Some highlights from the paper:
- The attack itself is pretty limited — essentially, we can create “doppelganger” blocks (my term) anywhere inside a file that may be swapped out, one for another, without altering the final MD5 hash. This lets us create any number of binary-inequal files with the same md5sum.
- MD5 uses an appendable cascade construction — in other words, if you happen to find yourself with two files that MD5 to the same hash, an arbitrary payload can be applied to both files and they’ll still have the same hash. This leads to…
- Attacks are possible using only the proof of concept test vectors released by Wang — the actual attack is not necessary.

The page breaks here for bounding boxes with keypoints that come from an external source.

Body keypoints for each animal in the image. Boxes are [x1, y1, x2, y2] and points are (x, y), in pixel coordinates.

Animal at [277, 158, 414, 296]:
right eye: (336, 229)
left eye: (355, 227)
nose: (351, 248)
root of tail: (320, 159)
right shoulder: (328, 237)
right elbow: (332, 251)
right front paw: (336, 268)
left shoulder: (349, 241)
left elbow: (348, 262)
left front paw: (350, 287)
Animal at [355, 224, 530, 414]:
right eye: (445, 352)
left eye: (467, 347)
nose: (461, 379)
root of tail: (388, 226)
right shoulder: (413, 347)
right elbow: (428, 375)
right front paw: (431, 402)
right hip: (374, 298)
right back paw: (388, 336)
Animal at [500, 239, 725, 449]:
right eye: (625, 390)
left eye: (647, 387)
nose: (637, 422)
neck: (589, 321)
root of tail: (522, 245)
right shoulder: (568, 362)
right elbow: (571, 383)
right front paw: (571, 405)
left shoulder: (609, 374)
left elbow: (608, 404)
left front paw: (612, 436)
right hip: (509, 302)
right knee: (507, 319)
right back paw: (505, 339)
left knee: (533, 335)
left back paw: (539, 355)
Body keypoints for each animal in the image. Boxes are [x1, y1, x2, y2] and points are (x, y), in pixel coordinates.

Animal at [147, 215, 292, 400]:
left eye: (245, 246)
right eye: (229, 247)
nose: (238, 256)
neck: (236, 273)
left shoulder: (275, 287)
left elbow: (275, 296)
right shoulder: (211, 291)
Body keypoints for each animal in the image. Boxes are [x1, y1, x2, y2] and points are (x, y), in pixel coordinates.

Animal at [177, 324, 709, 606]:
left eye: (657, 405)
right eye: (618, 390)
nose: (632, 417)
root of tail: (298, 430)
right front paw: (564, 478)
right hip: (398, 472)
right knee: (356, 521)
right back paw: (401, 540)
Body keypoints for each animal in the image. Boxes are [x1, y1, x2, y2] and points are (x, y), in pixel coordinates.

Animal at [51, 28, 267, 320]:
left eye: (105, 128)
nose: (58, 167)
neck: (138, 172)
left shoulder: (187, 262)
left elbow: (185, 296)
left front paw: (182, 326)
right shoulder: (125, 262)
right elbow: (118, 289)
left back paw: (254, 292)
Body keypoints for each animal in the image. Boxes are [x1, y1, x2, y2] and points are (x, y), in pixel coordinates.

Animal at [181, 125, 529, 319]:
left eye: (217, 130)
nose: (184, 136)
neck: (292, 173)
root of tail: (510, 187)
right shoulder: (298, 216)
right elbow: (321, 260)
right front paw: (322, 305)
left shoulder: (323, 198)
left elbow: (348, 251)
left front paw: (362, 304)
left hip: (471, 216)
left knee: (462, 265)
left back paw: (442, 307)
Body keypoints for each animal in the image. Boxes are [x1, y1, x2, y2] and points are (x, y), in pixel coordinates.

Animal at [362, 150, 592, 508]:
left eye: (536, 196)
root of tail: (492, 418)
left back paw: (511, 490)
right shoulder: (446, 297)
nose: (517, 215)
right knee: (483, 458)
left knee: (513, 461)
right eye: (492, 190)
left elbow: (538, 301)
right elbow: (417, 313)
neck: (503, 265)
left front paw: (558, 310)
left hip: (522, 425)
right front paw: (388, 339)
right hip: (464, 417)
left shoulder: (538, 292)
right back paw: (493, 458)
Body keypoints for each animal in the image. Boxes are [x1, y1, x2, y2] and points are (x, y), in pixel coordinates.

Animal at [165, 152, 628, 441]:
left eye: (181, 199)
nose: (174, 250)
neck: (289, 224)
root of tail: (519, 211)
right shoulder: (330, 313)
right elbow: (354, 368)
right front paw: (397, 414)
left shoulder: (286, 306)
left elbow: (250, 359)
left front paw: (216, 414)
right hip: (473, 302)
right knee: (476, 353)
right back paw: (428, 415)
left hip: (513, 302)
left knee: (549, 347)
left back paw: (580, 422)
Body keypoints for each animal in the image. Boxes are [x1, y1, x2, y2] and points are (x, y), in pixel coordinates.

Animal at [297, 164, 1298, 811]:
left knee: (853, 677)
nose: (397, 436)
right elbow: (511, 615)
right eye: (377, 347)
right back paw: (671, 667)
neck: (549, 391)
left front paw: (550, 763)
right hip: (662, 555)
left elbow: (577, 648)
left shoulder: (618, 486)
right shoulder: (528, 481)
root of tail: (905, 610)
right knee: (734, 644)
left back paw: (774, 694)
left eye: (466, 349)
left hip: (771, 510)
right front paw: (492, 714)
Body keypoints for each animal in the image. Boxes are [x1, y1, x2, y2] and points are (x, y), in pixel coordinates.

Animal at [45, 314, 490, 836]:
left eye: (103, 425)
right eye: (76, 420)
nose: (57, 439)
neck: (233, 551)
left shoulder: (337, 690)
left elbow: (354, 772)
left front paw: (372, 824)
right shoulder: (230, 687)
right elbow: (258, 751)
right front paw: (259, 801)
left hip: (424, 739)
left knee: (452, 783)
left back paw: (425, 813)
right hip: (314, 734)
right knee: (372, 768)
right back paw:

- Stripwire emits two binary packages. They both contain an arbitrary payload, but the payload is encrypted with AES. Only one of the packages (“Fire”) is decryptable and thus dangerous; the other (“Ice”) shields its data behind AES. Both files share the same MD5 hash.
- Digital Signature systems are vulnerable, as they almost always sign a hashed representation of data rather than the data itself.
- This is an excellent vector for malicious developers to get unsafe code past a group of auditors, perhaps to acquire a required third party signature. Alternatively, build tools themselves could be compromised to embed safe versions of dangerous payloads in each build. At some later point, the embedded payload could be safely “activated”, without the MD5 changing. This has implications for Tripwire, DRM, and several package management architectures.
- HMAC’s invulnerability has been slightly overstated. It’s definitely possible, given the key, to create two datasets with the same HMAC. Attacker possession of the key violates MAC presumptions, so the impact of this is particularly questionable.
- Very interesting possibilities open up once the full attack is made available — among other things, we can create self-decrypting executables (fire.exe and ice.exe) that exhibit differential behavior based on their internal colliding payloads. They’ll still have the same MD5 hash.
- Several doppelgangers may (relatively quickly, as per Joux) be computed within a single multicollision-friendly block. As such, the particular selection of doppelganger sets within a file can itself be made to represent data. It’s relatively straightforward to embed a 128 bit signature inside an arbitrary file, in such a way that no matter the value of the signature, a constant MD5 hash is maintained. This is curiously steganographic.
- Many popular P2P networks (and innumerable distributed content databases) use MD5 hashes as both a reliable search handle and a mechanism to ensure file integrity. This makes them blind to any signature embedded within MD5 collisions. We can use this blindness to track MP3 audio data as it propagates from a custom P2P node. “Strikeback” capacity against executable trafficking is even more pronounced — it’s possible to create application installers that self-modify with host identifying characteristics but still successfully retransmit on P2P networks under the global search hash.
I hope this paper proves useful to the security community at large, and I welcome feedback.